76th Mayor of Saint John, New Brunswick
- In office May 28, 2008 – May 28, 2012
- Preceded by: Norm McFarlane
- Succeeded by: Mel Norton

Personal details
- Born: October 21, 1949 Saint John, New Brunswick, Canada
- Died: October 28, 2025 (aged 76) Saint John, New Brunswick, Canada
- Party: Independent (2008–2012)
- Other political affiliations: Liberal
- Profession: Teacher; administrator;

= Ivan Court =

Canadian politician (1949–2025)

Ivan Court (October 21, 1949 – October 28, 2025) was a Canadian politician who served as the 65th mayor of Saint John, New Brunswick in Canada from May 28, 2008 to May 28, 2012. He was succeeded by Mel Norton.

Ivan Court was born in Saint John, New Brunswick on October 21, 1949.

In 2014, Court attempted a run in provincial politics in the riding of Saint John Lancaster and said he believed he had the credentials to improve the situation for the people of his riding. "I served 14 years on Common Council, ten as a Councillor and four as the mayor", Court said. "I was involved heavily in sports.
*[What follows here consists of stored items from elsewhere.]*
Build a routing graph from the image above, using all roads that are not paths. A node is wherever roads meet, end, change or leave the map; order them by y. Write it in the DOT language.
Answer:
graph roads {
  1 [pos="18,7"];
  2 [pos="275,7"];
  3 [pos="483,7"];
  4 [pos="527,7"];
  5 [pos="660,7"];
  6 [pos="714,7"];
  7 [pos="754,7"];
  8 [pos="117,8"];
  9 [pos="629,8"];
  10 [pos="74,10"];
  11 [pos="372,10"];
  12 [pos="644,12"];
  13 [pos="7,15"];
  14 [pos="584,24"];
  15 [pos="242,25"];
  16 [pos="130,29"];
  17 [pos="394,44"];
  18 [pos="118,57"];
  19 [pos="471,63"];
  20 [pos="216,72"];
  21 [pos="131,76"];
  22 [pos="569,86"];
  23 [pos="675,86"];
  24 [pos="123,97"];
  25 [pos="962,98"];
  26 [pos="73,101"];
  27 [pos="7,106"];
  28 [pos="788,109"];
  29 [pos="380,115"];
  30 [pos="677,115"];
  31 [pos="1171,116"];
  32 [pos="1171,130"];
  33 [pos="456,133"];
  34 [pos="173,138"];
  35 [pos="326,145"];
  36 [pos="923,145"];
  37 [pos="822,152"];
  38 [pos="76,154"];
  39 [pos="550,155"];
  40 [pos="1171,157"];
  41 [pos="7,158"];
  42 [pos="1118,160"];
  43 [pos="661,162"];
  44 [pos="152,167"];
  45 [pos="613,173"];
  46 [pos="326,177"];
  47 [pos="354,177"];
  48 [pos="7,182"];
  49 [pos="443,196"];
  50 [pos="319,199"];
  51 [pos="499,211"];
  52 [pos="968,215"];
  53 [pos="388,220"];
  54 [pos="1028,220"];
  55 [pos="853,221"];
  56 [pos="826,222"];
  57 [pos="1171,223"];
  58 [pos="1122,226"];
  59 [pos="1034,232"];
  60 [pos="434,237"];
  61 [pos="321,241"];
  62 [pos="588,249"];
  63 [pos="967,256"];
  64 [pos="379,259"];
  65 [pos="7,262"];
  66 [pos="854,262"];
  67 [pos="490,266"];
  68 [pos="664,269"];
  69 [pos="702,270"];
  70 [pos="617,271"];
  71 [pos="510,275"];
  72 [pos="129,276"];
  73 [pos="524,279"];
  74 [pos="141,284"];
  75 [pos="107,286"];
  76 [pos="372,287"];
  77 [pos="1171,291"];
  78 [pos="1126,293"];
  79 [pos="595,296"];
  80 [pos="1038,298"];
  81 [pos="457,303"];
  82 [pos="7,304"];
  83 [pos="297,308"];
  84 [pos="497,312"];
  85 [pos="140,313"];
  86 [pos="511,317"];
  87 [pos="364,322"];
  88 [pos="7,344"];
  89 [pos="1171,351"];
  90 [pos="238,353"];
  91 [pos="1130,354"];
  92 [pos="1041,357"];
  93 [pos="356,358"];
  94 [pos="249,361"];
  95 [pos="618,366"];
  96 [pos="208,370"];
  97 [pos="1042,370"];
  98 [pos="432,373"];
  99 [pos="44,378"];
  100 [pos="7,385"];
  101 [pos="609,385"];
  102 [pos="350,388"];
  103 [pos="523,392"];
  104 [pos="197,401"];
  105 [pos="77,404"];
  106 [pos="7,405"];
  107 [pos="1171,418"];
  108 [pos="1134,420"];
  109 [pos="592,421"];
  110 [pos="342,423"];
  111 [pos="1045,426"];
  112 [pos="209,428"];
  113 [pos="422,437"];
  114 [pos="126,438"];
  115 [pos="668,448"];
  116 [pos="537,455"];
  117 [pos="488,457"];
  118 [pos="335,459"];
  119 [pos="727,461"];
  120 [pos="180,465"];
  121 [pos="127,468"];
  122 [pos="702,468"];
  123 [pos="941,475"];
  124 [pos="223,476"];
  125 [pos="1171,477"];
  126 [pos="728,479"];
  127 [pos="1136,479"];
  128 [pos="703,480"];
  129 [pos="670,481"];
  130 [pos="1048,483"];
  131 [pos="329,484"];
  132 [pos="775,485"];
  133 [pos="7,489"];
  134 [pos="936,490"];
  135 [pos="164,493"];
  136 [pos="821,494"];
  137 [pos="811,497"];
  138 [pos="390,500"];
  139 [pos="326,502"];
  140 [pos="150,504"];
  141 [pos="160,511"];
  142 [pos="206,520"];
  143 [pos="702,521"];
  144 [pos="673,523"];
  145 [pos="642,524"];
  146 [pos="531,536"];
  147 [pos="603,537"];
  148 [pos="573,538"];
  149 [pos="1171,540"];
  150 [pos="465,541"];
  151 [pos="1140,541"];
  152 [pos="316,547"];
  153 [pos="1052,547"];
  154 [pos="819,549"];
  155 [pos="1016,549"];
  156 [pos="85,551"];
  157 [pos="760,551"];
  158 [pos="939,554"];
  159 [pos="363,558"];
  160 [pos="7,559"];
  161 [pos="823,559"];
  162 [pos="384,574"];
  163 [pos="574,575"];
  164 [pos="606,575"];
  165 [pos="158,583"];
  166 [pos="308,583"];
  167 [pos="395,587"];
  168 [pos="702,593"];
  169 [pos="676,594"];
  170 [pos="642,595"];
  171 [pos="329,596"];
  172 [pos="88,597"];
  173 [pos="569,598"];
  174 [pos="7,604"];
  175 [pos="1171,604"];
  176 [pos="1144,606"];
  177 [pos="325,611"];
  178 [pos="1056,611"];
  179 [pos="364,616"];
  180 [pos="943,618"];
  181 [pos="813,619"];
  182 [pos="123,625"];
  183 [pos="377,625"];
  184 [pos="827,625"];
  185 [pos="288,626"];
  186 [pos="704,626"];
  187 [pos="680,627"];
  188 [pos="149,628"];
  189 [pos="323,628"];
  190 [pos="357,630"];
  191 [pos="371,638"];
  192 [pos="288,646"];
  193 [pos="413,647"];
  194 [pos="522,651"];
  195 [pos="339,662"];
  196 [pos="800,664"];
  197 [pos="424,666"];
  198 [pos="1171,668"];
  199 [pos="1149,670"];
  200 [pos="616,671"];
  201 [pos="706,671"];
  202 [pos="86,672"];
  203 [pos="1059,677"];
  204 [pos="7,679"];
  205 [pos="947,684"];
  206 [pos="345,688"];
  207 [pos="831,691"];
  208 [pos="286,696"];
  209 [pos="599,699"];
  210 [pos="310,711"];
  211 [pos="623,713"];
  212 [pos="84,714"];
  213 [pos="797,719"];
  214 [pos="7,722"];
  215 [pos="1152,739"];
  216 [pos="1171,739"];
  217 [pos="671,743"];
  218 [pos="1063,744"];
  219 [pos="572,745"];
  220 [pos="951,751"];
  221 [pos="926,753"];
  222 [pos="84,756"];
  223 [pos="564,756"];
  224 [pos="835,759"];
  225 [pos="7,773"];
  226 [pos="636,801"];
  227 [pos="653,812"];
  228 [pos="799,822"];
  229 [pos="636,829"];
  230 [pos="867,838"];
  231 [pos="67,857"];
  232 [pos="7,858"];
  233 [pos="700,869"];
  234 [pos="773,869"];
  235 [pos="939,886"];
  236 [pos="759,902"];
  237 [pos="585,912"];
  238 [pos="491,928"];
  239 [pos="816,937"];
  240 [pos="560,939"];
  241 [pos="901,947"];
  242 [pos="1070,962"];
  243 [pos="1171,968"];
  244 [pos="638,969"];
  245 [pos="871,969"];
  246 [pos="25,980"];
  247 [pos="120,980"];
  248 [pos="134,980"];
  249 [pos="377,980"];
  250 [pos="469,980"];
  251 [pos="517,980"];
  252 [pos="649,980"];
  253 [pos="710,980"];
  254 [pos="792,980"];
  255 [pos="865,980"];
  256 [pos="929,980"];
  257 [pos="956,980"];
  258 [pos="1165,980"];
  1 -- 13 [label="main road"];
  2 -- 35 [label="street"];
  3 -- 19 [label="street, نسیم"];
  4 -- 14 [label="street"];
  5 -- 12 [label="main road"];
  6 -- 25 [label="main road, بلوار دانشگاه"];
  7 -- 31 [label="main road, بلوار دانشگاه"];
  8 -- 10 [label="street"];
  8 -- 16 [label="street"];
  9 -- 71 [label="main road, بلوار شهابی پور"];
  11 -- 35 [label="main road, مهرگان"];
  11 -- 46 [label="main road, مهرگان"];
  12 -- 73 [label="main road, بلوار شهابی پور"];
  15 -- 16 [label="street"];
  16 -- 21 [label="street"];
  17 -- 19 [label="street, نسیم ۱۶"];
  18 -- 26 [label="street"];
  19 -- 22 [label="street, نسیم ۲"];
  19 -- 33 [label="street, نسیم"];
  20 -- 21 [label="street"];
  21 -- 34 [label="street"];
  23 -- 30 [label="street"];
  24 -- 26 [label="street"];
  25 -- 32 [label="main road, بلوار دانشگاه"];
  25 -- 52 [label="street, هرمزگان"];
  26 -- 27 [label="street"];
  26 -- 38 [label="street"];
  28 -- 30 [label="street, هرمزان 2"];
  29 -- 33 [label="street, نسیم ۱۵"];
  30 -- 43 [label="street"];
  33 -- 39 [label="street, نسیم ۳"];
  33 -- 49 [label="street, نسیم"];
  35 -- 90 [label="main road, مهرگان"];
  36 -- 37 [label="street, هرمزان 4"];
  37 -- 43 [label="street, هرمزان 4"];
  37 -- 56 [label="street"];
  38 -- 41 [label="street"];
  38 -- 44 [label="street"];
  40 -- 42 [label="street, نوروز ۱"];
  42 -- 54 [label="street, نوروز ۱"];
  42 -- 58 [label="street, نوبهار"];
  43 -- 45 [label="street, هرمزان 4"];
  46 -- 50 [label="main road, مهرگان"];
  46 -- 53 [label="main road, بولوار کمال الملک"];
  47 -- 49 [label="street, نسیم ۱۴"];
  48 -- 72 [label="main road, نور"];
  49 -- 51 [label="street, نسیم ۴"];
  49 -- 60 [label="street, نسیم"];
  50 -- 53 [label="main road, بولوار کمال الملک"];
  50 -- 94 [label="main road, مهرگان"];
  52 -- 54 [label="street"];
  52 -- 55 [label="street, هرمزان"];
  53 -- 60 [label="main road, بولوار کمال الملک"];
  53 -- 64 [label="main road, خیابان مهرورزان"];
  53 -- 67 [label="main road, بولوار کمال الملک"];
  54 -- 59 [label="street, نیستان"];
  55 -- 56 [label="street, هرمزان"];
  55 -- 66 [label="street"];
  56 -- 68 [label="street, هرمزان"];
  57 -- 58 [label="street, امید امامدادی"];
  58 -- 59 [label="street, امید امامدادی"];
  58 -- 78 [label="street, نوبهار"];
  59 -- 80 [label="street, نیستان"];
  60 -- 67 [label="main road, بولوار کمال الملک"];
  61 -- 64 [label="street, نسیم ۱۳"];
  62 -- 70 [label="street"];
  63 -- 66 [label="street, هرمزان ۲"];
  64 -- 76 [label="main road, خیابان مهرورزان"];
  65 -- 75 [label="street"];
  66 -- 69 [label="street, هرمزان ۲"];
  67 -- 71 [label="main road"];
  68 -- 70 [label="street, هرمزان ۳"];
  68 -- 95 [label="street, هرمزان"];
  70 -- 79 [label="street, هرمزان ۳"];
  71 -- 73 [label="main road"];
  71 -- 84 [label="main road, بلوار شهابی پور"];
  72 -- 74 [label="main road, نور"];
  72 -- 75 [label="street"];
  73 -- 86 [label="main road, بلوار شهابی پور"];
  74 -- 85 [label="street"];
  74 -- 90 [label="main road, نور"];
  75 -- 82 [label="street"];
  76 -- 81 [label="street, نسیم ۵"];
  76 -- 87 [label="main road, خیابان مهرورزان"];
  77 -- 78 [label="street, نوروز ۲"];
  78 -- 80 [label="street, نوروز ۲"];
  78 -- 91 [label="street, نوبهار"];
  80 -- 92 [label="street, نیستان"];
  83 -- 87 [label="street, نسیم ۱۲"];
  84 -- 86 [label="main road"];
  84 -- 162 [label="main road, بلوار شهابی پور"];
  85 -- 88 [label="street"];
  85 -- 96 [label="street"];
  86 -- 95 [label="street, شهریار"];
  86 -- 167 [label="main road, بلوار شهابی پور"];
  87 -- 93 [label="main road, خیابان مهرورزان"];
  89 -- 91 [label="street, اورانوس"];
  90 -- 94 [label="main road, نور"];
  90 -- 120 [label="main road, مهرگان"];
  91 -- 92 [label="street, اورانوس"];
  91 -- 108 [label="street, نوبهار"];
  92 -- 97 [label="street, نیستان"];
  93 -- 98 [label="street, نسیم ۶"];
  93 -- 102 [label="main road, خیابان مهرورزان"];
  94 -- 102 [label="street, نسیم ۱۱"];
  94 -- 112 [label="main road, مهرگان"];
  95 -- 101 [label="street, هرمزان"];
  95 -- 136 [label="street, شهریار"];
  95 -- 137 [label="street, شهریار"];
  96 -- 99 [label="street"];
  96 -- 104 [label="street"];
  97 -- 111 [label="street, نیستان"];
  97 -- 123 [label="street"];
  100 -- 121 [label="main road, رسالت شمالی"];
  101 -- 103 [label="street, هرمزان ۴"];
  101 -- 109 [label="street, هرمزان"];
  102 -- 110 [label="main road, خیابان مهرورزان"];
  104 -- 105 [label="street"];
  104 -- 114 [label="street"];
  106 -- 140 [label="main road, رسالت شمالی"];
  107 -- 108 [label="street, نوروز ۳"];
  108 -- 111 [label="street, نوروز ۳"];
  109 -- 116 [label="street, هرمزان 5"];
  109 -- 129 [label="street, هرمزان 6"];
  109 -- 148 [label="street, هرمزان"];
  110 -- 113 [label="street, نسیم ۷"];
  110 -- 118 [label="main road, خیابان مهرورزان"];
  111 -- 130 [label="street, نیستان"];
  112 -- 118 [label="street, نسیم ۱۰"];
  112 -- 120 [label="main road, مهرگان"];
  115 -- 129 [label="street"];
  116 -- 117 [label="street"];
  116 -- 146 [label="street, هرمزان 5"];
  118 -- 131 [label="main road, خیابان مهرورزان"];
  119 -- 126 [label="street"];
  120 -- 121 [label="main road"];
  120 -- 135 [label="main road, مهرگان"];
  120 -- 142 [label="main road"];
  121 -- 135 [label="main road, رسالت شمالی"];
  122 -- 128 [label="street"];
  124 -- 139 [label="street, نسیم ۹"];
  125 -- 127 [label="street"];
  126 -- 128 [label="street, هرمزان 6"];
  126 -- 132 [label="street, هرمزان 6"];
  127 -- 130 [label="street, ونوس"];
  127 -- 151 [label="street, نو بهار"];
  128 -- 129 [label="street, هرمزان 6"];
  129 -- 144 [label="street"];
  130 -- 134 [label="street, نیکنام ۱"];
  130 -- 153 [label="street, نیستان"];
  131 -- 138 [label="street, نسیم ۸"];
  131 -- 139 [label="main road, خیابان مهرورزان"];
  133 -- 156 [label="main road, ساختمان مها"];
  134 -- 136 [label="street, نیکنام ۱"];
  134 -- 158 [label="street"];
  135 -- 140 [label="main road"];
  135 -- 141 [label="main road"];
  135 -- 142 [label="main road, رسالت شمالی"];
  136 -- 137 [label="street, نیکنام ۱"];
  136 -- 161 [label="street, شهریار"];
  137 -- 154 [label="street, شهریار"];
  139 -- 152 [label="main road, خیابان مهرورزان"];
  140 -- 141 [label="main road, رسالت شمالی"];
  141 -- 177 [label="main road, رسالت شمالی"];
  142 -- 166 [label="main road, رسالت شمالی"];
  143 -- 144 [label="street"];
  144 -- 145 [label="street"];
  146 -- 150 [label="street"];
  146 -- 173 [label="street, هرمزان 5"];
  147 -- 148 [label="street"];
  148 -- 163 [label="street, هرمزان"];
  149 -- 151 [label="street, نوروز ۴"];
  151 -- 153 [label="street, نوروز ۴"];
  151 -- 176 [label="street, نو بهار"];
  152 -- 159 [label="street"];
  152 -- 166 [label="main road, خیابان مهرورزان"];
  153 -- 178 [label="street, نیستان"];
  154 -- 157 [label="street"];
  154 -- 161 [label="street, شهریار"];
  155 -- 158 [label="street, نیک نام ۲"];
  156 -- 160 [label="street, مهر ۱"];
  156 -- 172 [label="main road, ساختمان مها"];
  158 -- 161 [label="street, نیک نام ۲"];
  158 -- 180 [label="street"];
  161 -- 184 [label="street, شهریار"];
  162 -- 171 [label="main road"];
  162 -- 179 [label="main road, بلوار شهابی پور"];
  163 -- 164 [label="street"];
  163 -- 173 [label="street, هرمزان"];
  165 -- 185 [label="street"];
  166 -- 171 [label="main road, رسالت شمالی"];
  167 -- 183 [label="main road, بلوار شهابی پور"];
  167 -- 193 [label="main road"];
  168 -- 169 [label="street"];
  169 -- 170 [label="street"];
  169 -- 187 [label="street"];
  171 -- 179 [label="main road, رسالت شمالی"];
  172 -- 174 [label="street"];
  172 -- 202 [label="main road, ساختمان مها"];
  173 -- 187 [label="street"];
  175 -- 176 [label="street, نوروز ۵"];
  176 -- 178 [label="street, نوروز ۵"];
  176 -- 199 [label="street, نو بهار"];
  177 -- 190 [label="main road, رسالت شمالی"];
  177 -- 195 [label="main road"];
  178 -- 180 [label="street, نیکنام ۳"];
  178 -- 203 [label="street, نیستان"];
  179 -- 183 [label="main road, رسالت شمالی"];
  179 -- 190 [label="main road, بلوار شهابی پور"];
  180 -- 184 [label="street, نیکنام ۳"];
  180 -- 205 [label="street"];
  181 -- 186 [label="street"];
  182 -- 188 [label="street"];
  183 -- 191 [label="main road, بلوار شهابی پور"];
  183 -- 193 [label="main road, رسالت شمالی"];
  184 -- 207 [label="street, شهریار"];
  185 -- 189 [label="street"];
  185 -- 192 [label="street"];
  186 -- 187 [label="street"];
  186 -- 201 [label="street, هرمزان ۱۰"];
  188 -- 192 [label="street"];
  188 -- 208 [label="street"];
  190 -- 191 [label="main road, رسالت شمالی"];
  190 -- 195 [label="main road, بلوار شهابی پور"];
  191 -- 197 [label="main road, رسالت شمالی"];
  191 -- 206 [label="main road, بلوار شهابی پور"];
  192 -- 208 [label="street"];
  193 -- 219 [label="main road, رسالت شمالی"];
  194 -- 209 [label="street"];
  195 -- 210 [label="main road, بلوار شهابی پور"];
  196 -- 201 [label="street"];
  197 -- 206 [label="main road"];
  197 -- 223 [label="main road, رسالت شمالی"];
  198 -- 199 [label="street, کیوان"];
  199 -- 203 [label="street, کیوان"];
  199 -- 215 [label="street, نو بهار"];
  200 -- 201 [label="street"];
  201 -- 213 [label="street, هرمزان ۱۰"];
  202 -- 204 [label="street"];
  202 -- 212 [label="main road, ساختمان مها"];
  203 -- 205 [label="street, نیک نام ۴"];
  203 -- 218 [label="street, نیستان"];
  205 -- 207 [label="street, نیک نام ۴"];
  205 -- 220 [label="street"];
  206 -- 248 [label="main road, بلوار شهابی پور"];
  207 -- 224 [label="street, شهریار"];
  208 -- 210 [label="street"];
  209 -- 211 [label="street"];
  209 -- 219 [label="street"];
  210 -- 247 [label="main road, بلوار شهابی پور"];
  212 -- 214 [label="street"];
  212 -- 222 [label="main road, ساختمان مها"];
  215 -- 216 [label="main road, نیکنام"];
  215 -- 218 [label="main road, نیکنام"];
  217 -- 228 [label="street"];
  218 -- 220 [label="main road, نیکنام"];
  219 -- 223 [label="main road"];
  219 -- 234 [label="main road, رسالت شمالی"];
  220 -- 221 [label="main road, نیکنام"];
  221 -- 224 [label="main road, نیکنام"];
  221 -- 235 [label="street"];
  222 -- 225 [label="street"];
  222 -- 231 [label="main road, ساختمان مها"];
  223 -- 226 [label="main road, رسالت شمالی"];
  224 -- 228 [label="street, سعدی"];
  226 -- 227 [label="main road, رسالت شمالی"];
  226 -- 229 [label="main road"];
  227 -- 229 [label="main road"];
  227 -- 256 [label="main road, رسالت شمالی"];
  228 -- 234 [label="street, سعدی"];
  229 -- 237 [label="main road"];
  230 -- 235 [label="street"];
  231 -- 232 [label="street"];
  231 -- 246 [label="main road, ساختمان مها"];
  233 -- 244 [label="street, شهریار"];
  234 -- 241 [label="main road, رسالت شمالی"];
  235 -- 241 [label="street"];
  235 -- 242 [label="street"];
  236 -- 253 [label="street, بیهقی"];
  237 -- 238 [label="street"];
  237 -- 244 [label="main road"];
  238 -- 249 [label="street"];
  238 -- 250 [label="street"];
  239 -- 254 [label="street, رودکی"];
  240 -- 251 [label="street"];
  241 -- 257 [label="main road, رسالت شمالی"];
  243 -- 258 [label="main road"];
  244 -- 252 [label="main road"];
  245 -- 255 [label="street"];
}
I believe I have the knowledge base. I worked with the Ministers of Local Government. I don't think there's a politician right now in Fredericton that has my experience working at the national, provincial and municipal levels." However, he was unsuccessful, losing the Liberal nomination to former city councillor Peter McGuire.

He died at Saint John Regional Hospital, on October 28, 2025, at the age of 76.